City have built a squad that demolishes the Premier League on a regular basis, and they cantered to a league title last season. However, when faced with fellow Premier League sides in the Champions League quarter finals, the Citizens have failed to advance, even though in both cases (17/18 and 18/19), both of their opponents were below them in the league table and considered underdogs.
Perhaps, this suggests that Champions League knockouts are affected by more tangible things such as tactics, injuries, suspensions, mentality, etc than simply “quality of opposition”? After all, if City were able to translate league results into the UCL, the would have made it to the semis at least once by now.

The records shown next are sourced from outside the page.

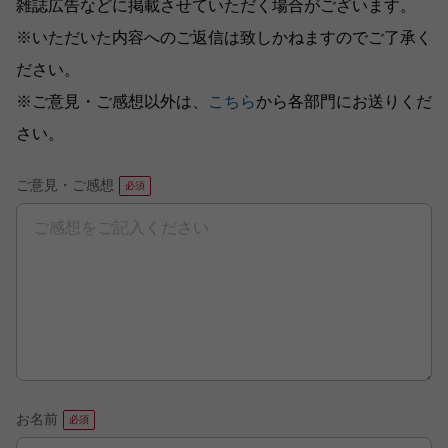
雑誌広告などに掲載させていただく場合がございます。
※いただいた内容へのご返信は致しかねますのでご了承く
ださい。
※ご意見・ご感想以外は、
こちら
から各部門にお送りくだ
さい。
ご意見・ご感想
お名前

On the other side of the spectrum, you have Real Madrid. They performed a Champions League three-peat while being largely mediocre in the league in at least two seasons (15/16 and 17/18). Meanwhile, La Liga Champions in that time period, Barcelona, couldn’t even make it past the quarter finals.
While playing in the Bundesliga does present Bayern with some challenges (mainly financial, related to TV money), the “lack of challenge” argument doesn’t hold water. In the treble year, the Bavarians won the league by 25 points, scoring almost a hundred goals in the process. It’s just another argument used by those who are too lazy to discuss the real (and complicated) issues.
A message to the fanbase
As with most things I’ve written recently, the point of this article was to provide context. There is a large portion of the Bayern fanbase who thinks they know how the team should be run, and have very strong opinions on the subject. I am one of those people.
However, we must not fall prey to easy narratives or cliches peddled by the media, and instead come to our own conclusions. This article isn’t meant to reprimand those who criticize the team, because external criticism is what keeps the club accountable. However, when doing so, I hope we can look past the narratives and really talk about the problems face this club.
Criticism reflects ambition, and therefore we should continue to criticize. We are who were are, Mia San Mia.